Bloodworms are a favorite of African cichlids and an excellent natural protein supplement. What’s more, it’s truly entertaining to watch the fish devour bloodworms within seconds! It’s fun entertainment for children and adults alike. You can usually find bloodworms at your local fish store which are sold in frozen cube packs for just a few dollars.
There are many supplements on the market in liquid and powder form. We do not endorse any particular brand but we do recommend using supplements as part of proper cichlids care and to support their vibrant colors.
Quality lighting is important for the colorful display of your cichlids while also maintaining a healthy tank environment for proper African cichlid care. We suggest using LED lights, for most applications, in a color spectrum intended to enhance the color of your fish. We think this Current USA fixture is an outstanding value.
Time it right. Just as the sun in their natural habitat warms the lake for 8-12 hours each day, we recommend giving your cichlids a break from the bright lights as your evening wraps up. Tip: gradually increasing light brightness in the morning or turning on another light in the room first will help to prevent spooking your fish as they awaken from their break.
Filtration – Water Changes – Cleaning & Additives
Maintaining a good filtration system will improve water quality and ultimately the health of your fish. You don’t need to get too caught up in which filter to use—there are numerous options and we have had great results with Fluval filters. Just be sure to choose a filter size that will process all of the water (gallons per hour) in your tank around five times each hour. For example, a 55 gallon aquarium should have one or more filters with a total flow volume of at least 275 gph.

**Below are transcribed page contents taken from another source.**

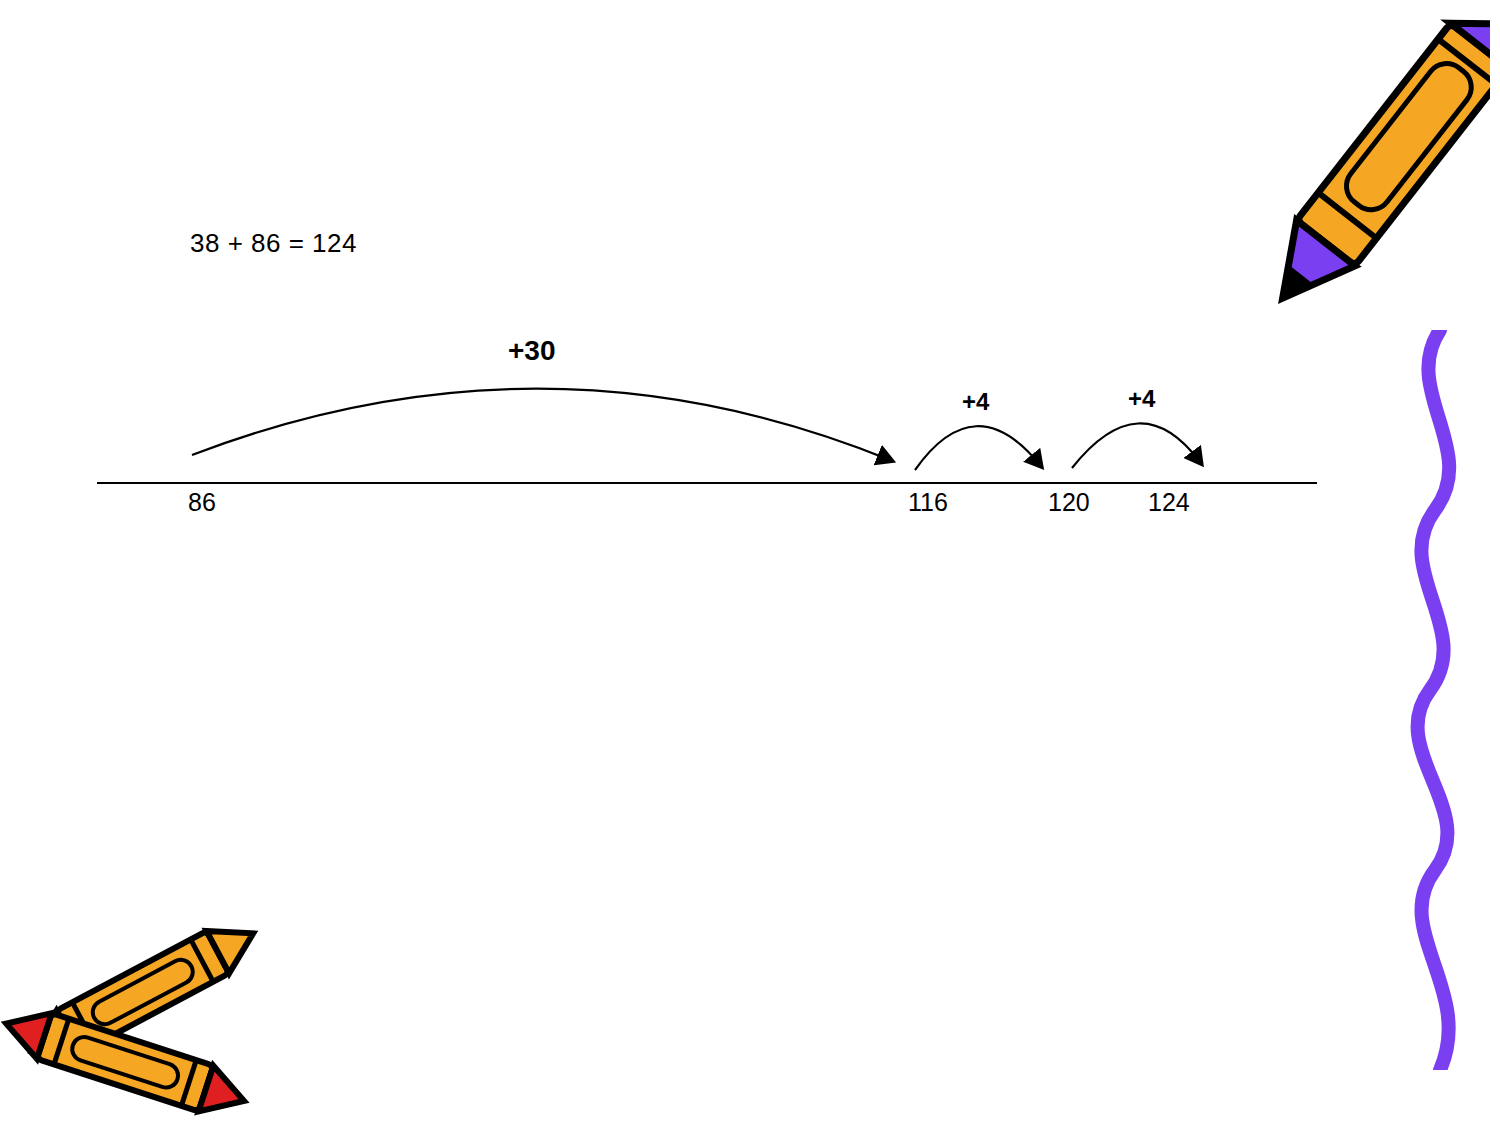38 + 86 = 124
86
116
120
124
+30
+4
+4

With a heavily stocked tank, it is absolutely necessary to maintain a good cleaning regime to keep your tank free of bacteria overgrowth. Be sure to follow the water change regime recommended for your tank size and cichlid species. A weekly 25-50% water change is a good time interval to start with. Routine water changes will help to reduce nitrate buildup which is toxic to fish.
The rule of thumb is to use a cleaning frequency that suits your tank size, fish population, and their feeding and waste activity. To keep water conditions consistent and healthy, consider having a calendar reminder on your phone or keep a simple log of your water changes and filter cleaning under your tank stand. If you’re new to this hobby or just need to stock up, don’t forget Seachem Prime for every water change!
Whether you love the vibrant marine-like colors of cichlids or the interesting Frontosa personality, you’ve made an excellent choice to keep these beauties in your home or office and will enjoy them for years to come.